Any “fleeting material” would be hard-pressed to manipulate and control real material. This is the crux of the mind/body problem, and even Descartes thought it impossible to rationalize. If the circulation, the immune system, the digestive system and metabolism are autonomous, then we can rationally conclude, with I believe enough evidence, that the mental faculties, the will, choice and decision, not only arises from and within the body, but is governed by the body, and all decisions, willful actions and the like, are bodily decisions. This doesn’t imply that we are robots or machines, but that the whole is simply smarter than we can imagine, that all capacities and functions working together are smarter, more intelligent and more wise than any single one of them on their own.

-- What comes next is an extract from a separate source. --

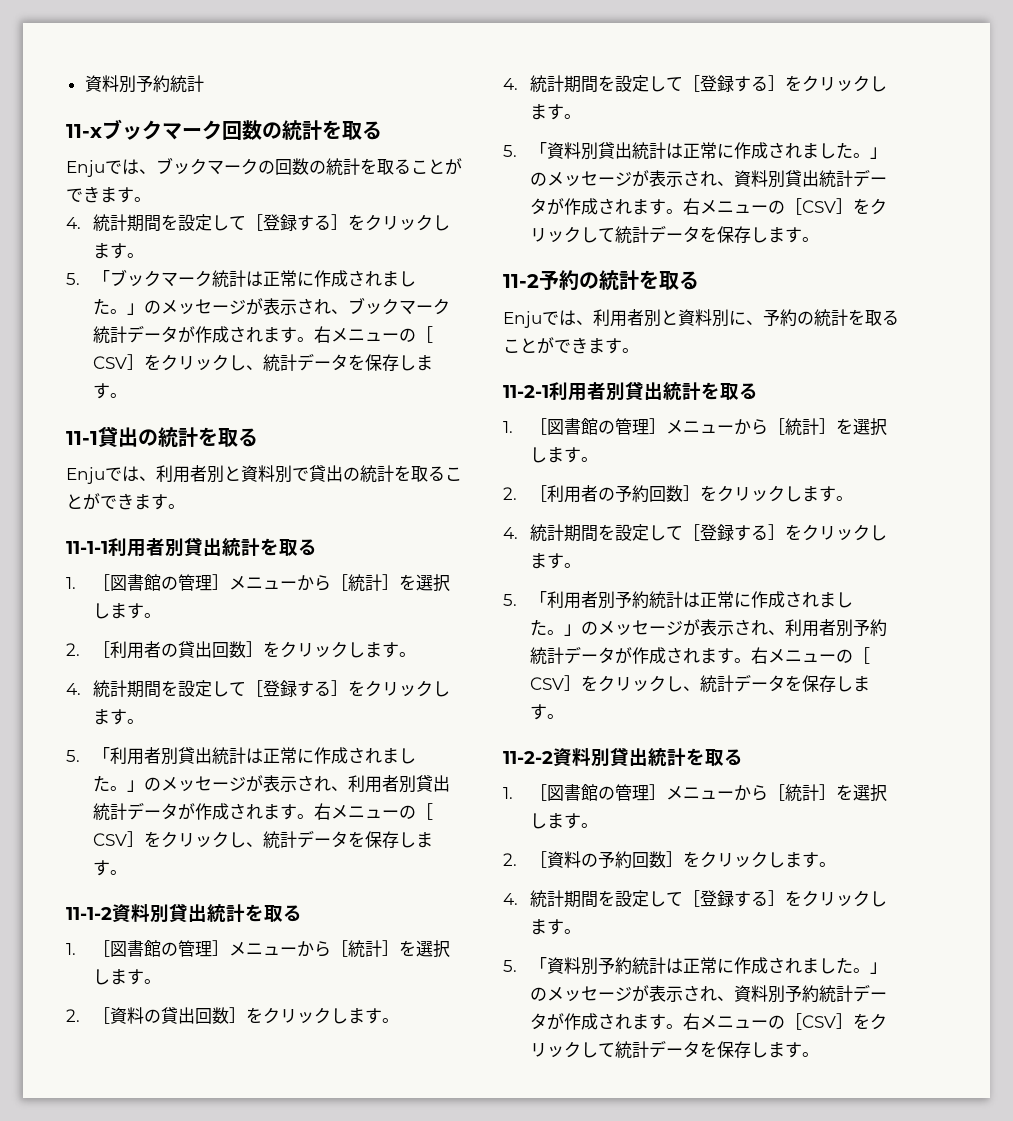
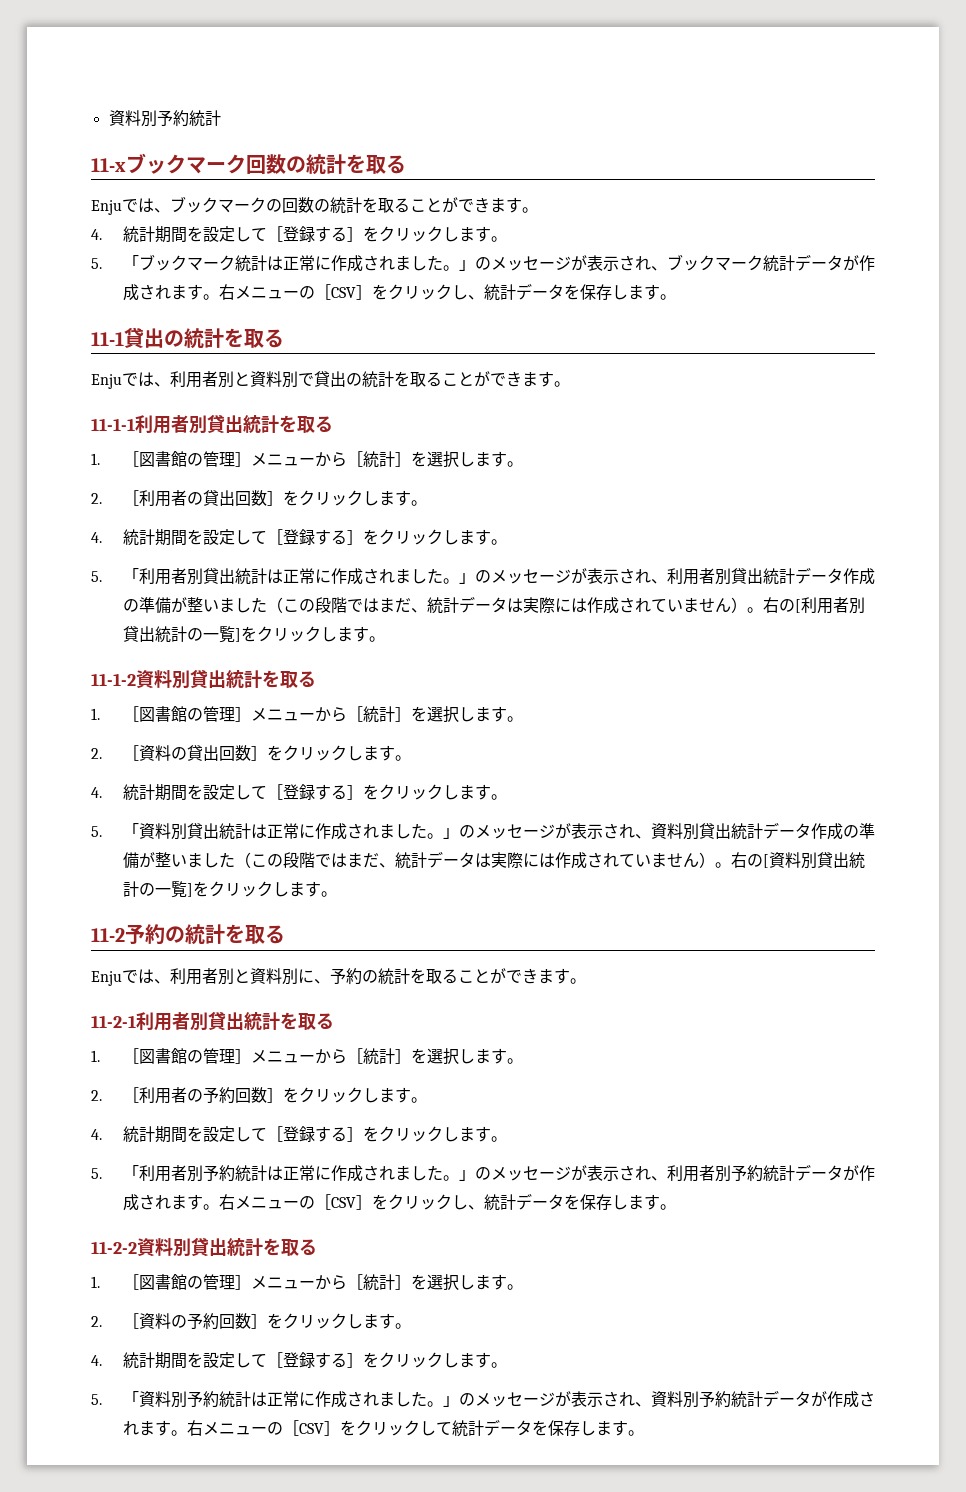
[178,803,434,820] [93,830,400,849] が作成されます。右メニューの［CSV］をクリックし、統計データを保存 -> [842,568,875,585] [122,596,865,614] [122,626,321,643] 作成の準備が整いました（この段階ではまだ、統計データは実際には作成されていません）。右の[利用者別貸出統計の一覧]をクリック
[547,198,888,215] [530,225,752,244] が作成されます。右メニューの［CSV］をクリックして統計データを保存 -> [810,823,875,840] [122,851,865,869] [122,881,273,898] 作成の準備が整いました（この段階ではまだ、統計データは実際には作成されていません）。右の[資料別貸出統計の一覧]をクリック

There are a lot of philosophical queries which struggle to think about these sorts of things, like im trying to think how information may be stored in the brain, and the fact that position/orientation can be a factor of meaning, and how well something works, yet position or orientation, is that a physical quality? If an apple has one big black spot on it, and the black spot is facing you, is it physically different then when it is not facing you? Or is that an immaterial distinction, certainly since the apple, and black dot is physical, because that is what is used to describe any difference at all, the difference is material, but the object itself is exactly the same as it ever was, the only difference is relative orientation, is motion material? Certainly material is required for the concept of motion to exist. Perhaps motion is required for the existence of material. But is motion itself material? Just some non sequitur thoughts I couldnt help but to have.